La vraie nature des deepfakes

L’hiver dernier, Loto-Québec a charmé toute la province pour son 50e anniversaire en faisant revivre le Bernard Derome des années 1970 grâce à un procédé qu'on appelle l'hypertrucage. Mais en général, les deepfakes — qui utilisent l’intelligence artificielle pour surimposer le visage d’une personne sur le corps d’une autre dans une vidéo — suscitent plutôt l’inquiétude, surtout au plan politique. Et avec raison. Si n’importe qui peut créer une vidéo criante de vérité de Donald Trump qui menace son ennemi de la semaine d’une attaque nucléaire, mettons que le potentiel de dérapage est pas mal élevé.

Mais en attendant qu’un troll déclenche la prochaine guerre mondiale en direct de son sous-sol, l’entreprise néerlandaise Deeptrace souligne que la grande majorité (96 %) des hypertrucages en ligne sont plutôt de nature… pornographique.
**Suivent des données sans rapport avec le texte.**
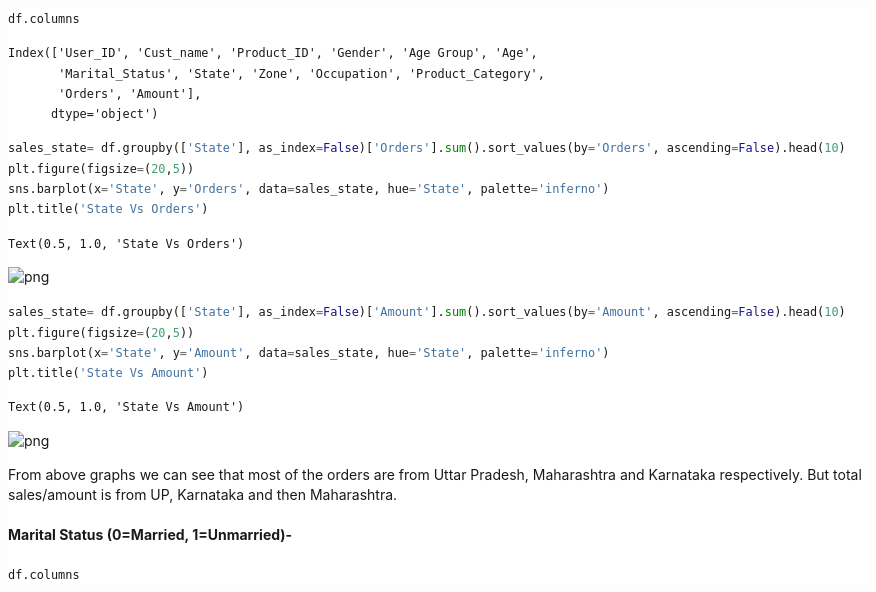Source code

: 
```python
df.columns
```




    Index(['User_ID', 'Cust_name', 'Product_ID', 'Gender', 'Age Group', 'Age',
           'Marital_Status', 'State', 'Zone', 'Occupation', 'Product_Category',
           'Orders', 'Amount'],
          dtype='object')




```python
sales_state= df.groupby(['State'], as_index=False)['Orders'].sum().sort_values(by='Orders', ascending=False).head(10)
plt.figure(figsize=(20,5))
sns.barplot(x='State', y='Orders', data=sales_state, hue='State', palette='inferno')
plt.title('State Vs Orders')
```




    Text(0.5, 1.0, 'State Vs Orders')




    
![png](output_27_1.png)
    



```python
sales_state= df.groupby(['State'], as_index=False)['Amount'].sum().sort_values(by='Amount', ascending=False).head(10)
plt.figure(figsize=(20,5))
sns.barplot(x='State', y='Amount', data=sales_state, hue='State', palette='inferno')
plt.title('State Vs Amount')
```




    Text(0.5, 1.0, 'State Vs Amount')




    
![png](output_28_1.png)
    


From above graphs we can see that most of the orders are from Uttar Pradesh, Maharashtra and Karnataka respectively.
But total sales/amount is from UP, Karnataka and then Maharashtra.

#### Marital Status (0=Married, 1=Unmarried)-


```python
df.columns
```
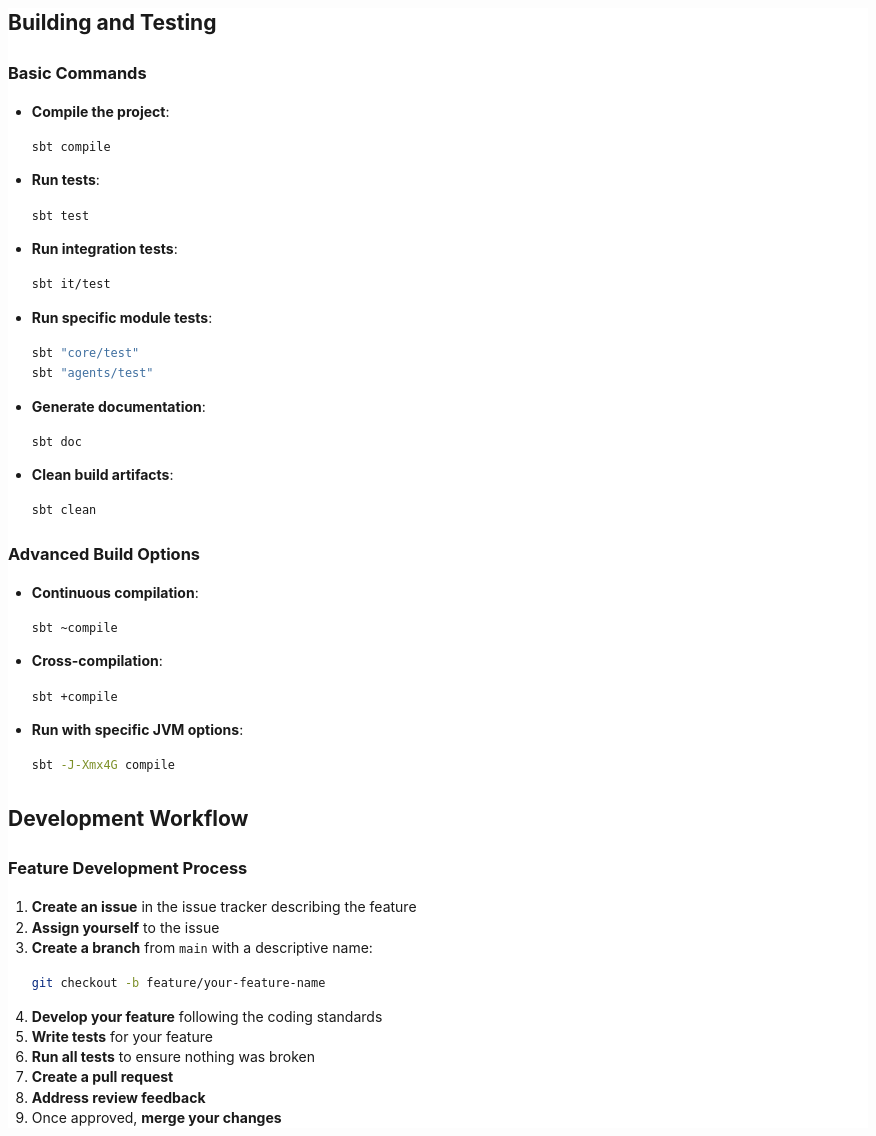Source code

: ## Building and Testing

### Basic Commands

- **Compile the project**:
  ```bash
  sbt compile
  ```

- **Run tests**:
  ```bash
  sbt test
  ```

- **Run integration tests**:
  ```bash
  sbt it/test
  ```

- **Run specific module tests**:
  ```bash
  sbt "core/test"
  sbt "agents/test"
  ```

- **Generate documentation**:
  ```bash
  sbt doc
  ```

- **Clean build artifacts**:
  ```bash
  sbt clean
  ```

### Advanced Build Options

- **Continuous compilation**:
  ```bash
  sbt ~compile
  ```

- **Cross-compilation**:
  ```bash
  sbt +compile
  ```

- **Run with specific JVM options**:
  ```bash
  sbt -J-Xmx4G compile
  ```

## Development Workflow

### Feature Development Process

1. **Create an issue** in the issue tracker describing the feature
2. **Assign yourself** to the issue
3. **Create a branch** from `main` with a descriptive name:
   ```bash
   git checkout -b feature/your-feature-name
   ```
4. **Develop your feature** following the coding standards
5. **Write tests** for your feature
6. **Run all tests** to ensure nothing was broken
7. **Create a pull request**
8. **Address review feedback**
9. Once approved, **merge your changes**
Et alors que les protagonistes des deepfakes politiques sont surtout des hommes, leurs variantes pornographiques sont majoritairement féminines. Ça veut dire que de petits comiques s'amusent à apposer le visage de vraies femmes (souvent des vedettes) sur le corps d’actrices pornos, sans leur consentement, évidemment. On n’arrête pas le progrès, hein ?

TOUJOURS « FRUS »

Qu’ont en commun Kanye West, Kristen Stewart et Élisabeth II, à part une vaste fortune et sûrement un confinement assez douillet ? Ils sont les heureux propriétaires de ce qu'on appelle en anglais une resting bitch face. C’est-à-dire que même lorsque leur visage est au neutre, ils ont l’air un peu « frus ».

De valeureux chercheurs se sont demandé ce qui se cachait derrière cette grave affliction, renommée « RBF » pour l’occasion. Ils ont donc analysé des visages neutres avec un outil d’identification des expressions humaines nommé FaceReader, qui « lit » 500 points du visage pour évaluer les émotions transmises. Résultat : en moyenne, les faces qui nous apparaissent réellement neutres le sont à 97 %, avec 3 % d’émotions sous-jacentes (comme une pointe de tristesse ou de surprise). Or, dans le cas des RBF, le logiciel a détecté deux fois plus d'émotions cachées, surtout du mépris.

Attention : les resting bitch faces ne ressentent pas réellement du mépris, mais des détails subtils comme une lèvre un peu retroussée font en sorte qu’on en perçoit des traces. En même temps, à force de se faire demander « es-tu fâché ? » à longueur de journée, on leur pardonnerait de finir par être un ti-peu excédés.